Good taste design question about nested FSMs
Jani Launonen
jabba@REDACTED
Fri Dec 17 06:45:05 CET 2004
Hello everybody,
I'd be very grateful if erlangers of good taste would give me an advice
about how to make a nested FSMs in an OTP compatible manner. I'm in a
process of trying to improve my skills concerning OTP and my judgement for
good erlang code.
Little background: I met couple of friends that I hadn't seen long time and
was surprised that they still used to play MUD (www.icesus.org). Not that
I'm that interested in playing but the game itself ;) Or that at least for
now...
As these fellows described the workings of MUD a thought started to creep
along my spine and I realised how well such a multiplayer game would suit
erlang. Of course I was naive to think that I've done a revelation --- just
yesterday I noticed that Mickaël Rémond and Thierry Mallard had alredy
shown a whole lot more sophisticated ideas about such multiuser games in
http://www.erlang.se/euc/03/proceedings/0950Mikael.pdf. Haven't read it
fully yet.
But the MUD still is a very interesting proving ground for me to improve my
skills. So far I've managed to make a "portmapper" along the Joe's
tcp_server, but implemented in gen_server -behaviour and included in
supervision tree. The portmapper asks player supervisor to start an
"acceptor" child that listens to a tcp port the mapper has opened for
listening and keeps track of number of active childs. Pretty straight
forward thing.
I implemented initially the child as a gen_fsm, but I don't think its that
elegant solution. Firstly one have to ask supervisor to create it and after
that send a message to start listening to the port (gen_tcp:accept) so that
the fsm-process doesn't hang on the init function and make supervisor
nervous. Other than that the fsm should communicate with the tcp port (with
handle_info) and with other player/room processes that is reacted in
"normal" state functions. More over the player could be in different states
(fighting, in a group and such) that should be handled in nested FSMs.

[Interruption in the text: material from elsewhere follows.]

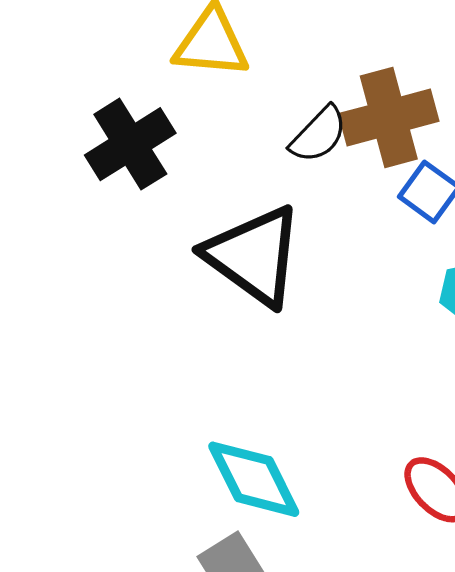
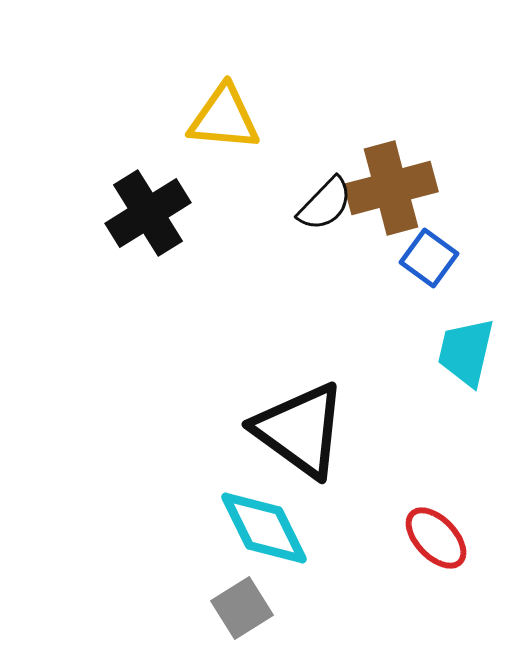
black triangle: (254, 256) -> (300, 430), moved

So --- finally --- the question is; apparently I should ditch the gen_fsm
and make my custom fsm that can be attached to the supervisor tree (by
using sys and proc_lib), so that I can make consistent receive loop, but
the inherent "nestedness" is still a mess. Should I make a process for each
substate machine (which would make communicating with other players
difficult as the "active" process is changing) or should I make nested
receive loops that handle the substate machines?
If my explanation of problem was a mess by itself, as for clarification.
Cheers,
-+-+-+-
Jani Launonen
Student. . . . . . . . . .University of Oulu, Dept. of El. & Inf. Eng.
"Life is what happens to you while you're busy making future plans."